## What this task involves
Copy the entries from the first line down to and including the line containing "sub-region: Departement du Jura", replacing every "city" with "town" and leaving everything else unchanged.

○ ○ ○ ○

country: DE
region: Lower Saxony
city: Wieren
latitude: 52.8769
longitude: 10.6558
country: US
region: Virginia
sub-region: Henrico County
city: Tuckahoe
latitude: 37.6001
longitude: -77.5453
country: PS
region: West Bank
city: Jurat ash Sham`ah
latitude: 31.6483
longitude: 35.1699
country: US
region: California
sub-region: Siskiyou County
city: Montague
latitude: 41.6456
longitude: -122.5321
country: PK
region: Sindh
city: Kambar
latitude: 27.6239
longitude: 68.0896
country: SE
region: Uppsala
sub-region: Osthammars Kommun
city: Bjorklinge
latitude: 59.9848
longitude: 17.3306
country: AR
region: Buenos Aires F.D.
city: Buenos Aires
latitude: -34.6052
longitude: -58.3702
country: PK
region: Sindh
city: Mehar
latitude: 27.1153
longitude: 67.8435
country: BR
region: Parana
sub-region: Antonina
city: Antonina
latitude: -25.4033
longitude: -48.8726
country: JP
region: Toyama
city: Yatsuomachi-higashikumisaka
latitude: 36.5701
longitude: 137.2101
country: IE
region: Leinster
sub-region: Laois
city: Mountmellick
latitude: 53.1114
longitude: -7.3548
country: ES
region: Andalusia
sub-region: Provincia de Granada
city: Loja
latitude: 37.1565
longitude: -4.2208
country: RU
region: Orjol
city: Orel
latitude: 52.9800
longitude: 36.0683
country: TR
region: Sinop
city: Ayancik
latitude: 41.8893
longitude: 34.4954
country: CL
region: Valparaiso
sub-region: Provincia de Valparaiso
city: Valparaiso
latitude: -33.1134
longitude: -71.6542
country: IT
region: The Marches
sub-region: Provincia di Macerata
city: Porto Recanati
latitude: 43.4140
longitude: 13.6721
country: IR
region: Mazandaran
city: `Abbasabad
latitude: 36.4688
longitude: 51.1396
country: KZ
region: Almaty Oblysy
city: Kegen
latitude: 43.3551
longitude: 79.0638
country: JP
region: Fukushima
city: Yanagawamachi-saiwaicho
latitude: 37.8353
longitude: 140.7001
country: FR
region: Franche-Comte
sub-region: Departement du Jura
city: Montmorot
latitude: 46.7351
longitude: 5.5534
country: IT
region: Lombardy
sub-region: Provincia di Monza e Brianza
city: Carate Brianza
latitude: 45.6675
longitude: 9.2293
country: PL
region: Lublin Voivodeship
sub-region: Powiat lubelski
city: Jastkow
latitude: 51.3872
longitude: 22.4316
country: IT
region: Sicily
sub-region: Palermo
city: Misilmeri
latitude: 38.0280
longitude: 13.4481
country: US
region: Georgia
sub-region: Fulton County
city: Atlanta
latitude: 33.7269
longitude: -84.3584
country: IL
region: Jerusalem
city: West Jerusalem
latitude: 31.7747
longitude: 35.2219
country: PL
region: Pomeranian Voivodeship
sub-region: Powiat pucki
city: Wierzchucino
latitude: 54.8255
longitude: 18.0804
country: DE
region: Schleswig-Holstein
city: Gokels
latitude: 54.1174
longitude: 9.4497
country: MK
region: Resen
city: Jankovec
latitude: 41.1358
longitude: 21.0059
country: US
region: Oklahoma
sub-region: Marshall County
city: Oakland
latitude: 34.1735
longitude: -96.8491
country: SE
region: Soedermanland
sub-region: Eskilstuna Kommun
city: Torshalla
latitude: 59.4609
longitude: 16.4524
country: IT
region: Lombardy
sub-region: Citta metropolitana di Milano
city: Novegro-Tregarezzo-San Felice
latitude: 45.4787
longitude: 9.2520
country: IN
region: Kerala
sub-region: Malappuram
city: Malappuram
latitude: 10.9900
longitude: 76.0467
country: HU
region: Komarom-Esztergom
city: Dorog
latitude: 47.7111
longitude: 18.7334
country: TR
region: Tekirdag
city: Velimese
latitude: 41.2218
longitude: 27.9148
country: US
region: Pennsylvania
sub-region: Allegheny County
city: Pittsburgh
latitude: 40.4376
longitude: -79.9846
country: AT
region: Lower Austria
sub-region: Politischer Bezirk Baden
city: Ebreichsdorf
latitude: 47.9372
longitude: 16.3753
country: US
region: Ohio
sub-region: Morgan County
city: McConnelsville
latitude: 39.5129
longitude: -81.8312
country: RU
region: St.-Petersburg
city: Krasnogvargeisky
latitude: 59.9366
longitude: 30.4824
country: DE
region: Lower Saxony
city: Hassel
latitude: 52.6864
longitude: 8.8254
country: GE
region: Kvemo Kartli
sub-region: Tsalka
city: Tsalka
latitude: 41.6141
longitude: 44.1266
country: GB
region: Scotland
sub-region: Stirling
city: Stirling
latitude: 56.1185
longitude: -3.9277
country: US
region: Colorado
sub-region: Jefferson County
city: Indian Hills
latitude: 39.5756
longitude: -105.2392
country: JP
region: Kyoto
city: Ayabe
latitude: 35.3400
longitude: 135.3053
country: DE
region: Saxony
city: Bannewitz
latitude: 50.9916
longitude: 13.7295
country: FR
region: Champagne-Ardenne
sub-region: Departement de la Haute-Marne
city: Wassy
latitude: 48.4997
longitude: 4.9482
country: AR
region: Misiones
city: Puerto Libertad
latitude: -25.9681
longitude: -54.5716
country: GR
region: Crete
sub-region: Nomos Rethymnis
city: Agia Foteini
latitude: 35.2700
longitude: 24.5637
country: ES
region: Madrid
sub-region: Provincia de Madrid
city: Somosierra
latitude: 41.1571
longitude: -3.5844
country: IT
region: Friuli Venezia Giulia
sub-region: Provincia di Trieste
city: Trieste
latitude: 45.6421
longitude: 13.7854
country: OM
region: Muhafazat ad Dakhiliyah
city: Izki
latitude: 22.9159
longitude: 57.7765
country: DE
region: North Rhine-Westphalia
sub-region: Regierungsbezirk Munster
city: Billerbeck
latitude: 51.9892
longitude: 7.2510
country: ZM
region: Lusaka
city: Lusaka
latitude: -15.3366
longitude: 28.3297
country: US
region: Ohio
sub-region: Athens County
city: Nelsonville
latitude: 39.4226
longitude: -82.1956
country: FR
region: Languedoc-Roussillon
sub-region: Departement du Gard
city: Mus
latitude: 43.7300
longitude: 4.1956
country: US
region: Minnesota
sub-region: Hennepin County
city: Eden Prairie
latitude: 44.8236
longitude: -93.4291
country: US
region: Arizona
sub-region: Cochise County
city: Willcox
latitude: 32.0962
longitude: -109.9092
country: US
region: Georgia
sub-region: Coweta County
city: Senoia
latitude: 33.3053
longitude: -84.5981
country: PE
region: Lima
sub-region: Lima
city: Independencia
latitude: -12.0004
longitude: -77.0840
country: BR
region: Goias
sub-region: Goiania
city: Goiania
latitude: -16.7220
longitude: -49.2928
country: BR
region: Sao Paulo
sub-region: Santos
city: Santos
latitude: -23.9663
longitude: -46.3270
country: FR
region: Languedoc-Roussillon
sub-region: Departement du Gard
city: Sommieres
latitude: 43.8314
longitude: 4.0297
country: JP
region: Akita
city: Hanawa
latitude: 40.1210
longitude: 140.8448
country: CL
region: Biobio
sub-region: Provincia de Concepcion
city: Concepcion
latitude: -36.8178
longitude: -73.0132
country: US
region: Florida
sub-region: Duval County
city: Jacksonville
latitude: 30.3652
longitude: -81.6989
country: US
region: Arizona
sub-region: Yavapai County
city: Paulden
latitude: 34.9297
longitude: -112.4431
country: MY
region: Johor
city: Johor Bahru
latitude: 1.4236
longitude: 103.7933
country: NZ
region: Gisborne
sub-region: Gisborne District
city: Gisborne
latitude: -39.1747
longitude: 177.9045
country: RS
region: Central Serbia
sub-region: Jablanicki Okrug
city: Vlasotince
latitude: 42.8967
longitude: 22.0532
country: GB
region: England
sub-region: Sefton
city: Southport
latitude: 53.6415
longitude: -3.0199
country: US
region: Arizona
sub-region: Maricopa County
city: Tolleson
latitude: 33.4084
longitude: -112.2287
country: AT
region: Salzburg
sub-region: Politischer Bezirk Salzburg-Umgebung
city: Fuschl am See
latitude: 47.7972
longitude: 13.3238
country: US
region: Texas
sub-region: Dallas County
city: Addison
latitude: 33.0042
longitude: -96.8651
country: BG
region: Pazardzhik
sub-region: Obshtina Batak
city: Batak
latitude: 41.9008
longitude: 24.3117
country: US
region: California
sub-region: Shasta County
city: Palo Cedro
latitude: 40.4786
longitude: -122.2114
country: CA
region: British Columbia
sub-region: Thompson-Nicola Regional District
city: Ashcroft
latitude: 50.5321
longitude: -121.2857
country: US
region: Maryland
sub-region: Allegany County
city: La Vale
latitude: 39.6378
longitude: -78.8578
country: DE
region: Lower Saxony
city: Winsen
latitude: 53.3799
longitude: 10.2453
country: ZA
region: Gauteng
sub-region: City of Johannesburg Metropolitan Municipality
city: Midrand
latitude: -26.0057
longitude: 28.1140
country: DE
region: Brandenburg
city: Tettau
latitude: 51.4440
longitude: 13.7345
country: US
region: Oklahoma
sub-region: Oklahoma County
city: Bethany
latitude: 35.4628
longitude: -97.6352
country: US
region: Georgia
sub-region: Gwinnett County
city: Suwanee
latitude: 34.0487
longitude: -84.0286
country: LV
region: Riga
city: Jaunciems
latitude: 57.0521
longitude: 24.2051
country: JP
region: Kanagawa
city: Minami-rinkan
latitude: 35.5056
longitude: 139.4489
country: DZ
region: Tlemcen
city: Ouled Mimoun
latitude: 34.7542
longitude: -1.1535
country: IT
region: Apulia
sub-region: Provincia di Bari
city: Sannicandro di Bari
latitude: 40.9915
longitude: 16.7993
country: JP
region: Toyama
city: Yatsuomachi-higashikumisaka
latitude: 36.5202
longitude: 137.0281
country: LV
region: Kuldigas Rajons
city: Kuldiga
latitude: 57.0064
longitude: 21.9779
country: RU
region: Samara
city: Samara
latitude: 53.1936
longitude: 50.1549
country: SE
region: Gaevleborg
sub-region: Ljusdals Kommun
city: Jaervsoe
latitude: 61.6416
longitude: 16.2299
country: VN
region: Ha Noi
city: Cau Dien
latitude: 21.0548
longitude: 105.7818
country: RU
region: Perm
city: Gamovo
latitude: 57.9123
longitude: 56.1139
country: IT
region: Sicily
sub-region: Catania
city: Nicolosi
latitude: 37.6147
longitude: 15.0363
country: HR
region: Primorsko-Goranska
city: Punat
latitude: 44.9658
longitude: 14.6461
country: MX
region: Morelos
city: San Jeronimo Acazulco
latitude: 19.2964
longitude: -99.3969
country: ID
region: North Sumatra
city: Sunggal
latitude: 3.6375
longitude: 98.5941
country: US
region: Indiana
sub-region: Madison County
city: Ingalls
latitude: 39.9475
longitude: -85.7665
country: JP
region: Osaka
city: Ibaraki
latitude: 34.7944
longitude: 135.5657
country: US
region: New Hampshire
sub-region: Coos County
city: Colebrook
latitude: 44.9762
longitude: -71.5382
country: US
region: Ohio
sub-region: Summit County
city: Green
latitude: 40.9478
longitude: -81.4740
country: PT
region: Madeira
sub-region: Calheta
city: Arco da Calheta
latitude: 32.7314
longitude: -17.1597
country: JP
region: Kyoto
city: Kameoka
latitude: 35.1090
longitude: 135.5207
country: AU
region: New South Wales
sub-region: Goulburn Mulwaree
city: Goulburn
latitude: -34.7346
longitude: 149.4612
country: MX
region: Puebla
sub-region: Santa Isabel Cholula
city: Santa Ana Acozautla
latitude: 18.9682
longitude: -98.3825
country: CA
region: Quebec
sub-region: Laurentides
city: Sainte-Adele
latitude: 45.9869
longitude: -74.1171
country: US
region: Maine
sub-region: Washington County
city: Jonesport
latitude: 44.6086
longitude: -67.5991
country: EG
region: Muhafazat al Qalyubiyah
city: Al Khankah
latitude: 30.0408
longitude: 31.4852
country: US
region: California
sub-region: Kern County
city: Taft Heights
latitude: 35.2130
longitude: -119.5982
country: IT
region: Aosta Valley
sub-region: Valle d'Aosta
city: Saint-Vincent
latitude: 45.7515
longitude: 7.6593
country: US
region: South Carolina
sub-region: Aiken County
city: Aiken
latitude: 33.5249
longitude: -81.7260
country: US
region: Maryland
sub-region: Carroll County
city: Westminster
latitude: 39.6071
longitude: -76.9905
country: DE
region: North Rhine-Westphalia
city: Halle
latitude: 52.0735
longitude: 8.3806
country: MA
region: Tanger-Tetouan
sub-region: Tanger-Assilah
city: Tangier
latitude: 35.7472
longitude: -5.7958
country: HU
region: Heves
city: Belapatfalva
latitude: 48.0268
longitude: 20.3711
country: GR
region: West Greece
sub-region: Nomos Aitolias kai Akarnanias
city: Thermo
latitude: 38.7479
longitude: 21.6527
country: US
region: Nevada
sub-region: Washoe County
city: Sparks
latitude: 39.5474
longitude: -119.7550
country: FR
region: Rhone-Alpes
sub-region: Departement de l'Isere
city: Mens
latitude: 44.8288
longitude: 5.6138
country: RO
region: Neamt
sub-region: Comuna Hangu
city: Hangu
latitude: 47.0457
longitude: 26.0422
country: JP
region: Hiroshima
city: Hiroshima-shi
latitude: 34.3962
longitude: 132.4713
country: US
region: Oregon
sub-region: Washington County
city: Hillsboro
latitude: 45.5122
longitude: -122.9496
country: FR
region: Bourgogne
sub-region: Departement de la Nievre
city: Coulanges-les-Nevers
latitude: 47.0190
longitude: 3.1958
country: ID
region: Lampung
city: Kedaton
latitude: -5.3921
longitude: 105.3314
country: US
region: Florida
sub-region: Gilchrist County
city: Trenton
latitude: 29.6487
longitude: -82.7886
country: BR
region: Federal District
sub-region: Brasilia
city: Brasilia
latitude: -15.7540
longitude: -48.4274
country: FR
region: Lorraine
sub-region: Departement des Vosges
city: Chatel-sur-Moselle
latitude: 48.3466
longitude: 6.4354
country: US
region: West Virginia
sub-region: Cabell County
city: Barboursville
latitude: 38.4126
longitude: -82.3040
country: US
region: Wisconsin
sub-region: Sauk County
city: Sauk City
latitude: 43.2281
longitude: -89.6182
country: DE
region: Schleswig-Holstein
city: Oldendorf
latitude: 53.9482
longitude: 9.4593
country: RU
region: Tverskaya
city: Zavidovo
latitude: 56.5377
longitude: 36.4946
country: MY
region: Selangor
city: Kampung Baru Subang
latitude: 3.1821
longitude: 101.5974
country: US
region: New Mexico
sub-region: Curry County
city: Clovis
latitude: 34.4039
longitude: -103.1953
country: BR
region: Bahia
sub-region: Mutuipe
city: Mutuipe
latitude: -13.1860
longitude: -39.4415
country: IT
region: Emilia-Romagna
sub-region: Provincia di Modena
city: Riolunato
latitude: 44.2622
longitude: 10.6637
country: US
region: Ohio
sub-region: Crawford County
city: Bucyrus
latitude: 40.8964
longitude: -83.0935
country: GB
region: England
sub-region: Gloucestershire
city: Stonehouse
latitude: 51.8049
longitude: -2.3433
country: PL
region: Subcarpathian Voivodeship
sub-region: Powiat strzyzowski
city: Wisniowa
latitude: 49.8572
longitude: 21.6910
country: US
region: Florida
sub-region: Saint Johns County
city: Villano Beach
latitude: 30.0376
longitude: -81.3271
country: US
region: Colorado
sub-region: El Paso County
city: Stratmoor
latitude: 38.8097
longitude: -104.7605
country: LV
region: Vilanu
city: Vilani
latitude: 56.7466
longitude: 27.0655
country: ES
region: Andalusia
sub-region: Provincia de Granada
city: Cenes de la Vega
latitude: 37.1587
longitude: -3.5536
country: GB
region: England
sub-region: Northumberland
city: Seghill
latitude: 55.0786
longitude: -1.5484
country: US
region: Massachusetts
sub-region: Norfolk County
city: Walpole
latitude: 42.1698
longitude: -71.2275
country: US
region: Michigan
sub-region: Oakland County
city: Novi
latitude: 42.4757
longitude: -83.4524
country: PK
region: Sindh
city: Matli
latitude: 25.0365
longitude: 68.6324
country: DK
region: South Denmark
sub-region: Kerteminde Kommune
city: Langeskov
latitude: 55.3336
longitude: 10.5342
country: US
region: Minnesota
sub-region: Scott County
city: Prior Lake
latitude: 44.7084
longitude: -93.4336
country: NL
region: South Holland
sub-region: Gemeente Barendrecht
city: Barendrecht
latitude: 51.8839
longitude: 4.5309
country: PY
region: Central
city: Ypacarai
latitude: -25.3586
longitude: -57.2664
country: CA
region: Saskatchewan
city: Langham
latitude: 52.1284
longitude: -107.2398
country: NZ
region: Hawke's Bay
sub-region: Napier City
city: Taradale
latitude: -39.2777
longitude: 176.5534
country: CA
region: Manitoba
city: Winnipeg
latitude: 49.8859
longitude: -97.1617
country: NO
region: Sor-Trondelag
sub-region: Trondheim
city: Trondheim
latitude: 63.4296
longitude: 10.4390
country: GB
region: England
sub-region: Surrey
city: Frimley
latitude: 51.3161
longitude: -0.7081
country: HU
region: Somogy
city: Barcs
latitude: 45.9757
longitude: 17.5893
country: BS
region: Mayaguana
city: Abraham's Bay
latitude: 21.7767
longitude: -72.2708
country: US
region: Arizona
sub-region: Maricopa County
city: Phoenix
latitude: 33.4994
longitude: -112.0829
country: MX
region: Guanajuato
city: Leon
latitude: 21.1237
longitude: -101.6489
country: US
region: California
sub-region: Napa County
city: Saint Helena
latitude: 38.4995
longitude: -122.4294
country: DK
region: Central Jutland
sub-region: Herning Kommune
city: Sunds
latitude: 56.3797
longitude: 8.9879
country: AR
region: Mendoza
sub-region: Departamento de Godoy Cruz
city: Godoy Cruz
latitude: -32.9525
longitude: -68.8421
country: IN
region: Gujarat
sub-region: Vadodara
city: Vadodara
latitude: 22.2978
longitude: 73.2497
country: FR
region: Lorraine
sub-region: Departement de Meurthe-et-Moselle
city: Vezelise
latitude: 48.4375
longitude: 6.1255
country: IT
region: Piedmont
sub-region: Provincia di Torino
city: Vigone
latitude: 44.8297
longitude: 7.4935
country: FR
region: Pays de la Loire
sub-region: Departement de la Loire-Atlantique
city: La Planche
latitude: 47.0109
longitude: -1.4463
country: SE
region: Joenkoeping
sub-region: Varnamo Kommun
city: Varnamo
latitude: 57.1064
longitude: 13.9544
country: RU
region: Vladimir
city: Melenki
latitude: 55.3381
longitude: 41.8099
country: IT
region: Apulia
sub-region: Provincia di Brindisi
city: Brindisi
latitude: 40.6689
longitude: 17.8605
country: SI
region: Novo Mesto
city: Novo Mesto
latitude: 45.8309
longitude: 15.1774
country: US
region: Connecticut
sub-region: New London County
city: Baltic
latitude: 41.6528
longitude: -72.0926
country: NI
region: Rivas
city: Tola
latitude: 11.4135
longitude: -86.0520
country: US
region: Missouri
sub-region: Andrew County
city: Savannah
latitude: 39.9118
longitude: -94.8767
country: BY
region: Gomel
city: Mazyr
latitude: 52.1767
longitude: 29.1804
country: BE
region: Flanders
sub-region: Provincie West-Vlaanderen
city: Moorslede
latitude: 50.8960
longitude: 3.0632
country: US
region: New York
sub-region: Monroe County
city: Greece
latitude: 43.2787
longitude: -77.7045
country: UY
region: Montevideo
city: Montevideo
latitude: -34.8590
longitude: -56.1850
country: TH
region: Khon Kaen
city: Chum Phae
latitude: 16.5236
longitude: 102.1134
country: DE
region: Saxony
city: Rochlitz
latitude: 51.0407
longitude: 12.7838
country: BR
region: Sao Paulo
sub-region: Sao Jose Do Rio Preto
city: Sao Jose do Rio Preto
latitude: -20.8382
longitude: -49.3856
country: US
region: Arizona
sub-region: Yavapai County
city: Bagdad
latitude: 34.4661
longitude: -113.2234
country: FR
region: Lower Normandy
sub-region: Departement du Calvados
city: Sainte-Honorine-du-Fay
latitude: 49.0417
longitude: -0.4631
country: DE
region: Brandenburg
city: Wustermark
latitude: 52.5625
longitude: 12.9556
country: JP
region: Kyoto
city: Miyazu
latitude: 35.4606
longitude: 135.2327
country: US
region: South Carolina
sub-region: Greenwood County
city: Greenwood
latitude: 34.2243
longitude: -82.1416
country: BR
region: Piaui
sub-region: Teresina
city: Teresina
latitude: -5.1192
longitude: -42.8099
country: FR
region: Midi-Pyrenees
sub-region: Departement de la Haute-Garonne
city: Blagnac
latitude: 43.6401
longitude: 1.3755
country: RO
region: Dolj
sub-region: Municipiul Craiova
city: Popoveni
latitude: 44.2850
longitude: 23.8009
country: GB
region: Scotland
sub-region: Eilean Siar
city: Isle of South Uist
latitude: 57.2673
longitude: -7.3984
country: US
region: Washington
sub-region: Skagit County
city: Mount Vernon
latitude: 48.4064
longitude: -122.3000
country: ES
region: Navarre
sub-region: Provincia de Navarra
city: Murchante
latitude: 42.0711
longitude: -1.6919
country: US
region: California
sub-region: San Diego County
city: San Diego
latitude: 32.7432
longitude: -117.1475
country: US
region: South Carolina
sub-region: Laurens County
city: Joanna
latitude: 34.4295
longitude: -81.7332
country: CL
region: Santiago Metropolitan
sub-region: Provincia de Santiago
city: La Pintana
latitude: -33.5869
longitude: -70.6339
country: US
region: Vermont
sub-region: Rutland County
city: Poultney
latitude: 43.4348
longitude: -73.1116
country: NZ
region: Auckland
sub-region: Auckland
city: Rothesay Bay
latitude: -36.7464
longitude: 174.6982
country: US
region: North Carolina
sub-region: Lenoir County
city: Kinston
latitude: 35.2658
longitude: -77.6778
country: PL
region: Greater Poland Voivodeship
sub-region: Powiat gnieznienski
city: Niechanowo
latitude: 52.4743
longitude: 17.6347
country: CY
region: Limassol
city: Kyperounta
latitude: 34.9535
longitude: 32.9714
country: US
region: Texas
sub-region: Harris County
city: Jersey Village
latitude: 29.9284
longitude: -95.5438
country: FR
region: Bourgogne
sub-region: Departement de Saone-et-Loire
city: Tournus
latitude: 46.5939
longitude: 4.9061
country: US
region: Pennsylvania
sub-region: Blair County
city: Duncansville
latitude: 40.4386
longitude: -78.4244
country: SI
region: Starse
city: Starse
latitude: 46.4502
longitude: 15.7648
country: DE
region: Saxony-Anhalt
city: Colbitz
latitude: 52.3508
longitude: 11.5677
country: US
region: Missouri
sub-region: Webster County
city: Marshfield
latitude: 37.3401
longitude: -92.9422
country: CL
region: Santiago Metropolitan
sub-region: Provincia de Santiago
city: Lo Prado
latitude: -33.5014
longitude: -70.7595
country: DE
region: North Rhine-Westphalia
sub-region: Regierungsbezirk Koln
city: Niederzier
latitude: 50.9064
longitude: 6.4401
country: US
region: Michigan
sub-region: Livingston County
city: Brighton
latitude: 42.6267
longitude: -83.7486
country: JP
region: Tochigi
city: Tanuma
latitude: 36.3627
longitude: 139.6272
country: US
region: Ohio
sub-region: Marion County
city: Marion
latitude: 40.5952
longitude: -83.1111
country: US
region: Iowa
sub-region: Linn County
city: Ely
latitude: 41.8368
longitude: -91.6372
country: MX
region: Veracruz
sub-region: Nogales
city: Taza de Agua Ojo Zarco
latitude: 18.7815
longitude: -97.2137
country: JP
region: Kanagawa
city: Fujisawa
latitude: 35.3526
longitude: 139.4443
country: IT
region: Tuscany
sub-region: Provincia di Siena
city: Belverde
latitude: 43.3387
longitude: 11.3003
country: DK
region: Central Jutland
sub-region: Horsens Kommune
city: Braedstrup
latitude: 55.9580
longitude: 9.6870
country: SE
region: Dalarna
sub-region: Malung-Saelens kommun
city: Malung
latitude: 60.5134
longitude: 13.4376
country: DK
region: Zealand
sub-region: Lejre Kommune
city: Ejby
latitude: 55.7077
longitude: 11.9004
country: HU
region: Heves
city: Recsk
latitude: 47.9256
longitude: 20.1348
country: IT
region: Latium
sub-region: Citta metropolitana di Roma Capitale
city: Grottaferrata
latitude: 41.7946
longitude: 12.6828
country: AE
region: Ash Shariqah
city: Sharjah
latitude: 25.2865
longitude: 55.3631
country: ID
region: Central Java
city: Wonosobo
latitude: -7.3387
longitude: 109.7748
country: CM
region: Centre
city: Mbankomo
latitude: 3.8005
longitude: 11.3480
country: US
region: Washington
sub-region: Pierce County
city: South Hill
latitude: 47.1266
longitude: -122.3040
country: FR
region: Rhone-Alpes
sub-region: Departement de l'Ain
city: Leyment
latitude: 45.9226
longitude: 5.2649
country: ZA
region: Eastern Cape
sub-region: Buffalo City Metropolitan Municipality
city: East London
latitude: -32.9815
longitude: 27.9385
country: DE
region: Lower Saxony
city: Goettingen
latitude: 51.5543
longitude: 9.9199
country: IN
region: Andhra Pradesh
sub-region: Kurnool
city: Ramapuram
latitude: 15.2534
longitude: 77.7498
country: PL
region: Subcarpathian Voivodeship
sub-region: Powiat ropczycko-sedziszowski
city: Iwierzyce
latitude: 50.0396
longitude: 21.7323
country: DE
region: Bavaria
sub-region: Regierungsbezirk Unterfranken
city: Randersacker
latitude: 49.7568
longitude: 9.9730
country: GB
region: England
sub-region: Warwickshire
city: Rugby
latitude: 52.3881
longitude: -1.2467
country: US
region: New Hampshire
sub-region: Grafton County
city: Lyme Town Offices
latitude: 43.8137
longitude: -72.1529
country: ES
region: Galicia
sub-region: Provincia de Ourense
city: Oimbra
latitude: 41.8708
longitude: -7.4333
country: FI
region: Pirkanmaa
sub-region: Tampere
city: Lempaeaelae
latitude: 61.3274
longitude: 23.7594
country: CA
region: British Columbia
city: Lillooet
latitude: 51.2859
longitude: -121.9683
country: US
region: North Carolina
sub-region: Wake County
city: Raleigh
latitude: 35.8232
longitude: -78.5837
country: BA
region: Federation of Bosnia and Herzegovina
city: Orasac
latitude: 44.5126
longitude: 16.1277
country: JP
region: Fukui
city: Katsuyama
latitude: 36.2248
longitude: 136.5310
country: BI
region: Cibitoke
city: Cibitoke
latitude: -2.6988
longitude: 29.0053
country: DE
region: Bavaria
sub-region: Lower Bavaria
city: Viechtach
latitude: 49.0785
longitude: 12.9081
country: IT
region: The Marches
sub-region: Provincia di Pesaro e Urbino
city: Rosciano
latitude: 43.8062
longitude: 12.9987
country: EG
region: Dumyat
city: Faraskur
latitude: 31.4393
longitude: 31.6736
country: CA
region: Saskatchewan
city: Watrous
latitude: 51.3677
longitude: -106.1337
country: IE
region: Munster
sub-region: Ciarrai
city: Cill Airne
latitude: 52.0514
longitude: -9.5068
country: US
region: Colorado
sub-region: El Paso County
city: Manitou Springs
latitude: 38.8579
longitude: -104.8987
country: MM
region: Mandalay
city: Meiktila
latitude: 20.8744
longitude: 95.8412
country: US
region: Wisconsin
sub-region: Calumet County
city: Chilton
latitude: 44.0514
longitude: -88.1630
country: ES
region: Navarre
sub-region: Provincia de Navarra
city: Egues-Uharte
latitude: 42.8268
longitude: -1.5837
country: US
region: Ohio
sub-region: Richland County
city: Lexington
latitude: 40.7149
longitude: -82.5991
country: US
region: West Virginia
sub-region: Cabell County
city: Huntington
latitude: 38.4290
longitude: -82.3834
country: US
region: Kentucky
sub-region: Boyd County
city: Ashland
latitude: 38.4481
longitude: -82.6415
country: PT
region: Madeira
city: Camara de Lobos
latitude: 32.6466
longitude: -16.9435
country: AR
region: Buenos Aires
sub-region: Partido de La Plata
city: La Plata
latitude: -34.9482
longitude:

○ ○ ○ ○

## Exercise result
country: DE
region: Lower Saxony
town: Wieren
latitude: 52.8769
longitude: 10.6558
country: US
region: Virginia
sub-region: Henrico County
town: Tuckahoe
latitude: 37.6001
longitude: -77.5453
country: PS
region: West Bank
town: Jurat ash Sham`ah
latitude: 31.6483
longitude: 35.1699
country: US
region: California
sub-region: Siskiyou County
town: Montague
latitude: 41.6456
longitude: -122.5321
country: PK
region: Sindh
town: Kambar
latitude: 27.6239
longitude: 68.0896
country: SE
region: Uppsala
sub-region: Osthammars Kommun
town: Bjorklinge
latitude: 59.9848
longitude: 17.3306
country: AR
region: Buenos Aires F.D.
town: Buenos Aires
latitude: -34.6052
longitude: -58.3702
country: PK
region: Sindh
town: Mehar
latitude: 27.1153
longitude: 67.8435
country: BR
region: Parana
sub-region: Antonina
town: Antonina
latitude: -25.4033
longitude: -48.8726
country: JP
region: Toyama
town: Yatsuomachi-higashikumisaka
latitude: 36.5701
longitude: 137.2101
country: IE
region: Leinster
sub-region: Laois
town: Mountmellick
latitude: 53.1114
longitude: -7.3548
country: ES
region: Andalusia
sub-region: Provincia de Granada
town: Loja
latitude: 37.1565
longitude: -4.2208
country: RU
region: Orjol
town: Orel
latitude: 52.9800
longitude: 36.0683
country: TR
region: Sinop
town: Ayancik
latitude: 41.8893
longitude: 34.4954
country: CL
region: Valparaiso
sub-region: Provincia de Valparaiso
town: Valparaiso
latitude: -33.1134
longitude: -71.6542
country: IT
region: The Marches
sub-region: Provincia di Macerata
town: Porto Recanati
latitude: 43.4140
longitude: 13.6721
country: IR
region: Mazandaran
town: `Abbasabad
latitude: 36.4688
longitude: 51.1396
country: KZ
region: Almaty Oblysy
town: Kegen
latitude: 43.3551
longitude: 79.0638
country: JP
region: Fukushima
town: Yanagawamachi-saiwaicho
latitude: 37.8353
longitude: 140.7001
country: FR
region: Franche-Comte
sub-region: Departement du Jura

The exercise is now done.